When someone gets appointed CEO of a major company, there are usually a number of hopefuls who are passed over. If they’re internal executives, the snub likely stings, but they also become attractive candidates for other companies looking for a leader — especially since they’re unlikely to land the top job at their current employer any time soon.
Here are some execs who lost out on, or got pushed out of, the top job at one company, only to rise at another, making their former employer think twice about the decision it made.

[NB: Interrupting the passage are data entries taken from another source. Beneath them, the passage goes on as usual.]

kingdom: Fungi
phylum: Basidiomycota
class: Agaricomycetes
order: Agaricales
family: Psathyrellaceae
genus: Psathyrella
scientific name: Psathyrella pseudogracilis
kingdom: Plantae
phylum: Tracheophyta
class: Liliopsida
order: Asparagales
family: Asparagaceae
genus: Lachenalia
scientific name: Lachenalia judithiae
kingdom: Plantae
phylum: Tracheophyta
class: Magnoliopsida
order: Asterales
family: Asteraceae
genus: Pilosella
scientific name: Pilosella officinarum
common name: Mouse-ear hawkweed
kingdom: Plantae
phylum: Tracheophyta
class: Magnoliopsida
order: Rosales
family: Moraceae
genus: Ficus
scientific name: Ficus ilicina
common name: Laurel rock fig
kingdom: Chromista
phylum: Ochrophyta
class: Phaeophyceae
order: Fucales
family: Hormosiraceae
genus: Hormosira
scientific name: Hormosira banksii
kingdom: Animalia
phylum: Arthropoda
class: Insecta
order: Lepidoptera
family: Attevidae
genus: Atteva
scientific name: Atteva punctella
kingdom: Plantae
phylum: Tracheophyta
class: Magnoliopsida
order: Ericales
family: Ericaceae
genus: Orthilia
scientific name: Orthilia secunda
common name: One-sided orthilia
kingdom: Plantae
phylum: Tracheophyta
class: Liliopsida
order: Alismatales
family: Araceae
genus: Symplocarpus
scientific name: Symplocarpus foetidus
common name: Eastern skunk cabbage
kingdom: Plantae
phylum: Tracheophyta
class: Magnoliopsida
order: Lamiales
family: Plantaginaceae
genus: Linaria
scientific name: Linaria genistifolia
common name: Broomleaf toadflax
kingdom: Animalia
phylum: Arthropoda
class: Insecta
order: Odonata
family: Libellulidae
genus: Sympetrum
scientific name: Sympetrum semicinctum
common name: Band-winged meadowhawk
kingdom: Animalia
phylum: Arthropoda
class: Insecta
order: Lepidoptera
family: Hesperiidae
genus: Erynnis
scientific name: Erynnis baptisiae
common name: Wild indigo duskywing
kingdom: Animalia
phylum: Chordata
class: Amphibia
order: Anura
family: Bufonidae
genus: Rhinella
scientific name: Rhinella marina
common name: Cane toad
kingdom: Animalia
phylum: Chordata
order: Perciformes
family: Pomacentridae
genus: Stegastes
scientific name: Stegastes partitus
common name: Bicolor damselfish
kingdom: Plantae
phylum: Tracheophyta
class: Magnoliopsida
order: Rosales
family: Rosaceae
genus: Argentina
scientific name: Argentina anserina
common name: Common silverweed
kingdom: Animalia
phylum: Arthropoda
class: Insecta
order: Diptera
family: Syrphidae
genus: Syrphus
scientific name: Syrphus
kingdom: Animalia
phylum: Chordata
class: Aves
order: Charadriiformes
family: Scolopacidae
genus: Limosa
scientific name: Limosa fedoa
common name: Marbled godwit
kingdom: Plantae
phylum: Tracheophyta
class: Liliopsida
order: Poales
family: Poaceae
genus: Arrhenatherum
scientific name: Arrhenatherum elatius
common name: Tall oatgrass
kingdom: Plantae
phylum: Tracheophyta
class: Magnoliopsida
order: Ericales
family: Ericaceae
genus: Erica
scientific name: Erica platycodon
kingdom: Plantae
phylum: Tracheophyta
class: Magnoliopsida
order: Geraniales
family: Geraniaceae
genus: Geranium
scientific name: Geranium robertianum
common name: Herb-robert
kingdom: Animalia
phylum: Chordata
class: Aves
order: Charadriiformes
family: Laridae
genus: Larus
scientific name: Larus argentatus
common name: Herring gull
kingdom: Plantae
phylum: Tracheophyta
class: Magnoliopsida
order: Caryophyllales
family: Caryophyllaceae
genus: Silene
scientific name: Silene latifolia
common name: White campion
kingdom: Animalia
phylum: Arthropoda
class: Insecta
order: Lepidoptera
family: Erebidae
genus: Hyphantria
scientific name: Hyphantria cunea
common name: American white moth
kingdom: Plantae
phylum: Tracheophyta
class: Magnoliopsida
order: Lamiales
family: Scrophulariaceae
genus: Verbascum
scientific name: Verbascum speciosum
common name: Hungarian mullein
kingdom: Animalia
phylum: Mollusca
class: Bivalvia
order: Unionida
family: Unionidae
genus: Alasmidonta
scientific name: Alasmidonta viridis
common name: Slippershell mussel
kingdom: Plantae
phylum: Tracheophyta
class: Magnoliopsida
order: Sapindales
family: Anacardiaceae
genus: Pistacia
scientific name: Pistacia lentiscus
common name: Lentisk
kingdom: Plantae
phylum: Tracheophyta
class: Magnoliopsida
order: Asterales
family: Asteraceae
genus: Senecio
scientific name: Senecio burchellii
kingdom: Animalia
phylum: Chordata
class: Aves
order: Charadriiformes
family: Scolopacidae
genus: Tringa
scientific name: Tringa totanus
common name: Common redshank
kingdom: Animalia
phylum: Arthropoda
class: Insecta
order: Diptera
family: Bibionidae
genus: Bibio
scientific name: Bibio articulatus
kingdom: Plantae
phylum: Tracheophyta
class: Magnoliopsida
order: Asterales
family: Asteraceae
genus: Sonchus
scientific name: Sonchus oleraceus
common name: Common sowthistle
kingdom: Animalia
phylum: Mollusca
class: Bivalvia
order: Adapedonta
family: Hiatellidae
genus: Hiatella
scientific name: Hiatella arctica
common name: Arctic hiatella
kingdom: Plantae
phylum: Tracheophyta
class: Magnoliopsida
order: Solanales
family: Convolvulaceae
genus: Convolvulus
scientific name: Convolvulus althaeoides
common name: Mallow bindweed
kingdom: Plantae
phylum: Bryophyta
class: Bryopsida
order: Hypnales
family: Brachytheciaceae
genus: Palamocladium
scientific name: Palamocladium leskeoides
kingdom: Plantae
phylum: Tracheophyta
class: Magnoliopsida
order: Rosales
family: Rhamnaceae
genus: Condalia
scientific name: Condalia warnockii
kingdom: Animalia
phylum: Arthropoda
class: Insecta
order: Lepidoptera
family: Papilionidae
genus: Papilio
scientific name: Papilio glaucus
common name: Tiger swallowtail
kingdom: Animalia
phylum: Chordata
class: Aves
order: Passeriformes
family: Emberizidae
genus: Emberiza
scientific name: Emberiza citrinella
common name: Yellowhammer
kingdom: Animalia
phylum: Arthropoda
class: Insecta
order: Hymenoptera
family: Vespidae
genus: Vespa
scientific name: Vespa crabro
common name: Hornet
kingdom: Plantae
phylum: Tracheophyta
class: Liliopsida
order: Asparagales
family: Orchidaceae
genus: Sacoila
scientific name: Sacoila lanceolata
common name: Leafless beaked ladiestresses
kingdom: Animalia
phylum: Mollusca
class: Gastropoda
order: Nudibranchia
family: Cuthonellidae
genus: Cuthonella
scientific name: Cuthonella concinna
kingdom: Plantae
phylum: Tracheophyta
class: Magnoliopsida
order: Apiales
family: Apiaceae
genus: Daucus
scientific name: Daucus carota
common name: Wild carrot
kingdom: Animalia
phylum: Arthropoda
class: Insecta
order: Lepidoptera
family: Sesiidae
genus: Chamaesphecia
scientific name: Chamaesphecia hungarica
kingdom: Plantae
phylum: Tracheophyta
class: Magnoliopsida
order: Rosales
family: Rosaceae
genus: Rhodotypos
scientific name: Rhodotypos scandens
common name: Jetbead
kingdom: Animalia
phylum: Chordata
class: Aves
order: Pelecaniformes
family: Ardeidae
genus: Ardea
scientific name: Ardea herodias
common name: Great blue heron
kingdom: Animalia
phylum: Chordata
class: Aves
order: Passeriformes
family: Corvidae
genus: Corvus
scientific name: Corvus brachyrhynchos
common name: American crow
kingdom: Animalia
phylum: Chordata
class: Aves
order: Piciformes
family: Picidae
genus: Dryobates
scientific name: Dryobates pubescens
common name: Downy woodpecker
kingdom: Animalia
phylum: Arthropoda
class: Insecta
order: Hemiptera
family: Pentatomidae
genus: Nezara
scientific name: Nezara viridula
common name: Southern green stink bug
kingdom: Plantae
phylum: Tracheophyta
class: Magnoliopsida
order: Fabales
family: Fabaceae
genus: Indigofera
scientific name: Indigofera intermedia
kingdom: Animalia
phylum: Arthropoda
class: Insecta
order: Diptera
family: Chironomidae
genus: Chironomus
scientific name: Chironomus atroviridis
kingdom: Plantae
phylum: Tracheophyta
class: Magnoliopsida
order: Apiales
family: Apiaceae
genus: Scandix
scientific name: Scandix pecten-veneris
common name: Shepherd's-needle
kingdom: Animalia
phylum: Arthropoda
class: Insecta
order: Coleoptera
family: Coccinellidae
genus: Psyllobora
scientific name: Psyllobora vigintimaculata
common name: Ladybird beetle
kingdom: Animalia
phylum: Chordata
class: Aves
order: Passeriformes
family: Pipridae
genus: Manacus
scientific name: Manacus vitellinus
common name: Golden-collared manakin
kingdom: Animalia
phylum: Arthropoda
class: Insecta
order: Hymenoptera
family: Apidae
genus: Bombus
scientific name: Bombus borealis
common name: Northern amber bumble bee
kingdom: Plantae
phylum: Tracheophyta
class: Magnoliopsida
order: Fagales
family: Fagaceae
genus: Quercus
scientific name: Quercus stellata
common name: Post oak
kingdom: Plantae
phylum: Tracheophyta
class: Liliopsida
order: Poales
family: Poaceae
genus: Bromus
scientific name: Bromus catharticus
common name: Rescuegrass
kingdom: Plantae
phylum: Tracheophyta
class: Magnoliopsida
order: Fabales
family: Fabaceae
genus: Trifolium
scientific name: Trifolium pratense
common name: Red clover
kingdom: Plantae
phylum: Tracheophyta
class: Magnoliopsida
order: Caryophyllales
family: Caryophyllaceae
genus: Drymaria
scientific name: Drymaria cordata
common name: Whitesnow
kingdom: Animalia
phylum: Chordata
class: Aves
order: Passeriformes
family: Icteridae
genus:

David Cote, CEO of Honeywell
Of the executives who lost out to Jeff Immelt in the race to succeed Jack Welch at General Electric, Cote has been the most successful. He’s actually outperformed Immelt as the head of Honeywell, a large defence contractor, where he’s created a tightly streamlined corporation out of what was a random group of companies.
Jamie Dimon, CEO of JPMorgan Chase
Along with his mentor, then CEO Sandy Weill, Dimon built CitiGroup into a massive behemoth in the 1990s. He was widely expected to succeed Weill as CEO of the company, but depending on which account you listen to, he either wanted it too soon or started butting heads on other issues. Dimon went on to lead Bank One, which was bought by JPMorgan, and eventually became CEO of that bank. Though the company’s been in trouble lately, it weathered the financial crisis better than other major banks.
Jack Dorsey, CEO of Square
Dorsey was pushed out of his role as CEO of Twitter in 2008 in favour of Evan Williams, who later passed the job to current CEO Dick Costolo. After seeing his role reduced, Dorsey went on to found Square, now valued at over $US3 billion. He returned as Twitter’s executive chairman in 2011.
Mickey Drexler, CEO of J. Crew
After being widely credited with Gap’s rise to ubiquity in the 1990s, Drexler was suddenly fired by the company’s founder. J. Crew rapidly snapped Drexler up, and he’s been incredibly successful there. Gap, on the other hand, has struggled significantly.
Marissa Mayer, CEO of Yahoo
Mayer was a highly visible and influential early employee of Google. But over time, she started to get pushed out of the center of power, losing her overarching responsibility for search, all of Google’s consumer-facing products, and her seat on a council of executives that met with the company’s CEO. When Yahoo needed a new CEO, she made the leap, made big-ticket acquisitions of companies like Tumblr, and has seen the stock rise significantly.
James McNerney, CEO of Boeing
McNerney may not have won the CEO job at GE, but he’s gone on to lead two other legendary companies. He was CEO of industrial powerhouse 3M for four years until Boeing, the world’s second-largest defence and aerospace contractor, poached him for the top role in 2005.
Tom Rutledge, CEO of Charter
Rutledge spent a good number of his 34 years in the cable industry at Time Warner Cable, eventually rising to become its President. He was passed over in 2001 for the CEO job in favour of Glenn Britt, who only recently stepped down. Rutledge is now the CEO of Charter, which recently took over Cablevision, and is in the middle of an aggressive bid for the company that originally snubbed him.
Ron Sugar, former CEO of Northrup Grumman
When Sugar lost out on the top job at automotive and aerospace company TRW, he left to take the No. 2 position at defence giant Northrup Grumman. Not long after that move, the man he lost the job to at TRW quit, sending the stock price way down. That allowed Northrop to buy TRW out, and Sugar ended up leading the combined company for six years.